§ Problem set:
a – From the forum thread on Medtronic and antitrust law, transcribe the passage from "The FTC is the" to "continued high costs.".
b – From the forum thread on Medtronic and antitrust law, list every company the opening post names as a competitor or former competitor of Medtronic.

§ Given passage:

[Start of section]

Is Medtronic violating Antitrust laws?


(brighter1085293) #1

Medtronic has been the largest maker of insulin pumps since acquiring MiniMed in 2001. Medtronic is the dominant brand in the market and many doctors will only prescribe a Medtronic pump, both because they know nothing about alternatives and because Medtronic has long provided free labor to physicians. Medtronic has also litigated competitors to exit the market (Smith’s Medical), and taken over former competitors Animas and Roche pump businesses. With UnitedHealth’s 2016 exclusive arrangement with Medtronic, the largest healthcare company in the world (by revenues) has effectively determined that its customers have only one choice for an insulin pump: Medtronic.

In the United States, the definition of antitrust behavior is to stifle fair competition for the benefit of consumers.

Will technology innovation for treating T1D be slowed because patients choice in closed loop insulin pumps is stifled by Medtronic? If Tandem or OmniPod can’t sell their competing products due to the UnitedHealth/Medtronic arrangement, how do T1D patients benefit by lack of choice?

What do you think?


(joe) #2

I think I have a bigger problem with profit based insurance, and lawyers, than I do with manufacturing, but it’s because i am biased, and both “like”, and understand manufacturing.

From the setup I am guessing that you’d like to see United Health cover Tandem? Have you tried the appeal route?

Technically, isn’t a Tandem pump “available” but more expensive? Has anyone tried a direct sale approach, maybe with financing from Tandem?

I can’t imagine what a antitrust litigation would cost, which company it would be directed at, or what it would take to endure, and I couldn’t guess on the outcome or if that outcome would help us diabetics or not, sorry.


(brighter1085293) #3

The FTC is the government entity that would lead the enforcement against Medtronic.

My concern is not with an individual company, but with having a CHOICE. I don’t currently have UHC insurance, but I am concerned that I may with a future employer.

It’s very expensive to survive with T1D and less competition means fewer choices and continued high costs.

[End of section]

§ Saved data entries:

[Start of section]

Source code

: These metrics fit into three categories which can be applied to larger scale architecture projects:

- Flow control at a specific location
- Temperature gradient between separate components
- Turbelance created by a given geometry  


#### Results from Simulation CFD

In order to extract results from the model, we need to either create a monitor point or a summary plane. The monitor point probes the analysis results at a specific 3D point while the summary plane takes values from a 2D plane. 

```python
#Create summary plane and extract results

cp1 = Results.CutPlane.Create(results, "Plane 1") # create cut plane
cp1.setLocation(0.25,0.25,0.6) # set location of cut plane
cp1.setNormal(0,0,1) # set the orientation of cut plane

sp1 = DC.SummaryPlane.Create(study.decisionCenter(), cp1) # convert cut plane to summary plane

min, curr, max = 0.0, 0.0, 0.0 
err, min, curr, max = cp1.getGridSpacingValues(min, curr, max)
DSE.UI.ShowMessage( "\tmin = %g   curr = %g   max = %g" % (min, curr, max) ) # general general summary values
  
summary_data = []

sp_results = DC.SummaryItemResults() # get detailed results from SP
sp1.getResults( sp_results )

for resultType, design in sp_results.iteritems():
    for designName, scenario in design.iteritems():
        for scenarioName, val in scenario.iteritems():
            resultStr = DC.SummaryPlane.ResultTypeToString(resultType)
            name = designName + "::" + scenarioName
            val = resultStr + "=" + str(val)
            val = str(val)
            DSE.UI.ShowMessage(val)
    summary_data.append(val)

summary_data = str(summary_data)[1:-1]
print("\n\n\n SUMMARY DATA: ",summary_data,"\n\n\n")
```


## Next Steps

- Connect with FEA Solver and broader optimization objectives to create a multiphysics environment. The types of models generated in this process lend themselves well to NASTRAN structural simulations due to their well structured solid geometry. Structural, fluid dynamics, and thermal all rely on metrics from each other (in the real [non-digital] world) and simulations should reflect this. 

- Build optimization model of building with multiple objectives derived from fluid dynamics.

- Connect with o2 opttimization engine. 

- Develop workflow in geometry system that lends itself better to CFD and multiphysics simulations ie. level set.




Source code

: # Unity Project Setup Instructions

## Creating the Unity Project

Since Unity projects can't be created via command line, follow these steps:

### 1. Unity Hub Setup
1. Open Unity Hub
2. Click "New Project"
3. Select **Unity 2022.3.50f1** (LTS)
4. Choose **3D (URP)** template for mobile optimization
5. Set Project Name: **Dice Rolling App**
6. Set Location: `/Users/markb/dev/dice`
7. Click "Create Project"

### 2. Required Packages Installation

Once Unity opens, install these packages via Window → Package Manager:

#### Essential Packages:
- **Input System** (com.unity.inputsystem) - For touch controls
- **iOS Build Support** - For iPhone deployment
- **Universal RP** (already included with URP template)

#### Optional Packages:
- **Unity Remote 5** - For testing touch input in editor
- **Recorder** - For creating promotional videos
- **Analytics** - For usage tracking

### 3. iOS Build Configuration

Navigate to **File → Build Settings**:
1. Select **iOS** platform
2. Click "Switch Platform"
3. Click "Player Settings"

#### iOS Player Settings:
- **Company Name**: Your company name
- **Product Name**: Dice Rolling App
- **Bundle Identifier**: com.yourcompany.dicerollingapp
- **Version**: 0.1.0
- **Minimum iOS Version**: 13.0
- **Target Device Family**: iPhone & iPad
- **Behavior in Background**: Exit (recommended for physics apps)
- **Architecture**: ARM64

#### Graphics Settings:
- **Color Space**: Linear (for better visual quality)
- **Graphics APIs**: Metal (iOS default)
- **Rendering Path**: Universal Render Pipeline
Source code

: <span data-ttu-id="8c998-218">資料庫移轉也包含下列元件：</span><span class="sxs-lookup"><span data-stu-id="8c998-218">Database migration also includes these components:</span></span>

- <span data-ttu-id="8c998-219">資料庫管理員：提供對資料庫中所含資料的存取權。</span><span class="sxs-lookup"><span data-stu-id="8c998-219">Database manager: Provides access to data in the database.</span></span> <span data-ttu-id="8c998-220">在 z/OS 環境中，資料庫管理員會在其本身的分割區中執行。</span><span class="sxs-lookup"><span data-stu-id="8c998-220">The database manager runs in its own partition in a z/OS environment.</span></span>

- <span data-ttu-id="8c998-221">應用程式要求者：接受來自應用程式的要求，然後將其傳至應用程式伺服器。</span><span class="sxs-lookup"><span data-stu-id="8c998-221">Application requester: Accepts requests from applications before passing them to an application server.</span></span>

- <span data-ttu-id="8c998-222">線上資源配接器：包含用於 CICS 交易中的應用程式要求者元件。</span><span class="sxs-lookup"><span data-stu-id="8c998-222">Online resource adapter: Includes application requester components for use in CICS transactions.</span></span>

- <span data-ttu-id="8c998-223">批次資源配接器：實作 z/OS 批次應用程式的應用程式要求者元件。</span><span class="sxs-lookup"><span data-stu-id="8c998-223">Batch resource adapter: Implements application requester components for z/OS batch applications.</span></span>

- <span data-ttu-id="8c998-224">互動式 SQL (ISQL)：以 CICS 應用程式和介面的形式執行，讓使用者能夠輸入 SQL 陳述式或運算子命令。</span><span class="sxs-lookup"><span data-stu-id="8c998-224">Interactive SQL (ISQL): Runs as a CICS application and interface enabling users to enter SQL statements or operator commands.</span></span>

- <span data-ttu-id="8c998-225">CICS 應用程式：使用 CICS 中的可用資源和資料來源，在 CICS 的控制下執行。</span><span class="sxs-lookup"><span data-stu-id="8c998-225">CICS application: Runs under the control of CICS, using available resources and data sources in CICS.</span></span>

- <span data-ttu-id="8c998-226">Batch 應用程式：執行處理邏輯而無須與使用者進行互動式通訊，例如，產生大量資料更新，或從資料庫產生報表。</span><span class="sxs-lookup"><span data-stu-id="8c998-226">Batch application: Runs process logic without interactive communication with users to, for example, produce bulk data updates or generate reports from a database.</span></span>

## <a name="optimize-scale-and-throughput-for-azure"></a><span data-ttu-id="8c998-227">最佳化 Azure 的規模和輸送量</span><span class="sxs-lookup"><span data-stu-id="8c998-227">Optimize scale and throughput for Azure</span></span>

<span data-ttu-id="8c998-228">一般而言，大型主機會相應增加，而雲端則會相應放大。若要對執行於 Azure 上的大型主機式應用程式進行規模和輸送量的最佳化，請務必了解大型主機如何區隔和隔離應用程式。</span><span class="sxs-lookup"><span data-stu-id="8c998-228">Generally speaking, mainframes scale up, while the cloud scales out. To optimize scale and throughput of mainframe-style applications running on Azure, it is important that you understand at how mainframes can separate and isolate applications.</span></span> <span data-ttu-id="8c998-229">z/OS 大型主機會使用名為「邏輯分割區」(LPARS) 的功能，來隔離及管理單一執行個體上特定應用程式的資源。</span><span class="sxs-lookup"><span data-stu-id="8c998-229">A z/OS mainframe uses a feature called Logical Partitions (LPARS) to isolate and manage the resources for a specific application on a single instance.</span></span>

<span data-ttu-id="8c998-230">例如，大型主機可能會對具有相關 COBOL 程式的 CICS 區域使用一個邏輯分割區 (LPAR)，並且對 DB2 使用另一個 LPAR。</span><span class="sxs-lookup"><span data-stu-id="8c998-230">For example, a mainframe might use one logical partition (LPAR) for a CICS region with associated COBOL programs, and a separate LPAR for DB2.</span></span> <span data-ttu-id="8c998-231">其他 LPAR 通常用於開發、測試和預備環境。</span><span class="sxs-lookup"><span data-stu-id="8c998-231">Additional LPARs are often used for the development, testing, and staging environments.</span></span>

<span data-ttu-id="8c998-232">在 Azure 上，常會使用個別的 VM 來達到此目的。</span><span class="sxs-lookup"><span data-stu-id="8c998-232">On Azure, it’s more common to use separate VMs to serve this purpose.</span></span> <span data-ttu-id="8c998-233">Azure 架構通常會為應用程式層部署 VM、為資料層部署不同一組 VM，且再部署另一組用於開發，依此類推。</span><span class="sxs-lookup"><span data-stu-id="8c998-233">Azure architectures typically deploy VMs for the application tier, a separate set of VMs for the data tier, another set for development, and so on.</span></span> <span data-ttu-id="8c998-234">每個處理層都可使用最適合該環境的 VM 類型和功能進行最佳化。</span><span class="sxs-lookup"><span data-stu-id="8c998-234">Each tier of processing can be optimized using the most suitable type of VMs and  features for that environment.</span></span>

[End of section]

§ Answers to the exercises:
a –
The FTC is the government entity that would lead the enforcement against Medtronic.

My concern is not with an individual company, but with having a CHOICE. I don’t currently have UHC insurance, but I am concerned that I may with a future employer.

It’s very expensive to survive with T1D and less competition means fewer choices and continued high costs.

b – Smith's Medical, Animas, Roche, Tandem, OmniPod